As much as I am not a fan of December these years, I still practice gratitude every day. It has been an interesting year.

A quick decision to go to New York resulted in a dream coming true, a dream that keeps giving. The memories and decisions I made in New York – wow, life changing.

I reconnected with many old friends. Time separated some of us, conflict others, life experience for some. But the waters are still again. My close friendships feel stable and solid, and once close friendships are soldered.

I learned more about myself, and the processes of healing from IVF, especially the length of the journey, and I am sure it is not completely over yet. I learned that people and time with people is more important than things. I learned that I love my job, I love my school but I really do need more balance.

I started a writing course (yet to finish). I initiated my business. I have a plan forward for both for 2016, and feel that life is on track. I applied to become a foster carer, to be resolved in March 2016. I moved house, and location. I cleaned my desk and classroom at work (doesn’t sound like much but it was messy). And we have initiated Reading to Learn training through our school for 2016.

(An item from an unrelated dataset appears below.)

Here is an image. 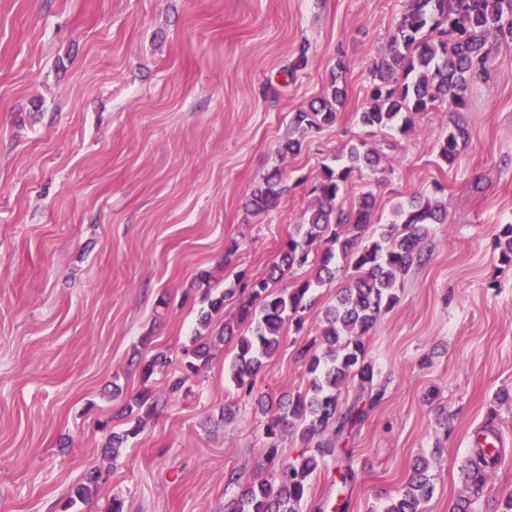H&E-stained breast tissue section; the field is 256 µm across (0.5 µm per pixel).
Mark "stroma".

A year of consolidation and a year of beginnings. A year of transformation and of initiations. A year of connection and of reconnection. A year of discovery and a year of renewed direction. A year of defending and strengthening my sense of self-worth and value, sometimes bordering on arrogance (proudly, because I am that good lol).

All in all, a great year. One of the best. I love getting older. I love claiming who I am. I love that I stand by what I believe in more freely and with less guilt. I love that I am compassionate towards others and manifest this as often as I can in action. I love that life is unknown, that I don’t know exactly where I will be this time next year – will there be a child or children running through this house? Will it still be just me and my fur kids?

Will I still feel this blessed? This happy? This passionate about my life?

Here’s to finding out …

Merry Christmas – I hope you and your families feel loved, safe and happy.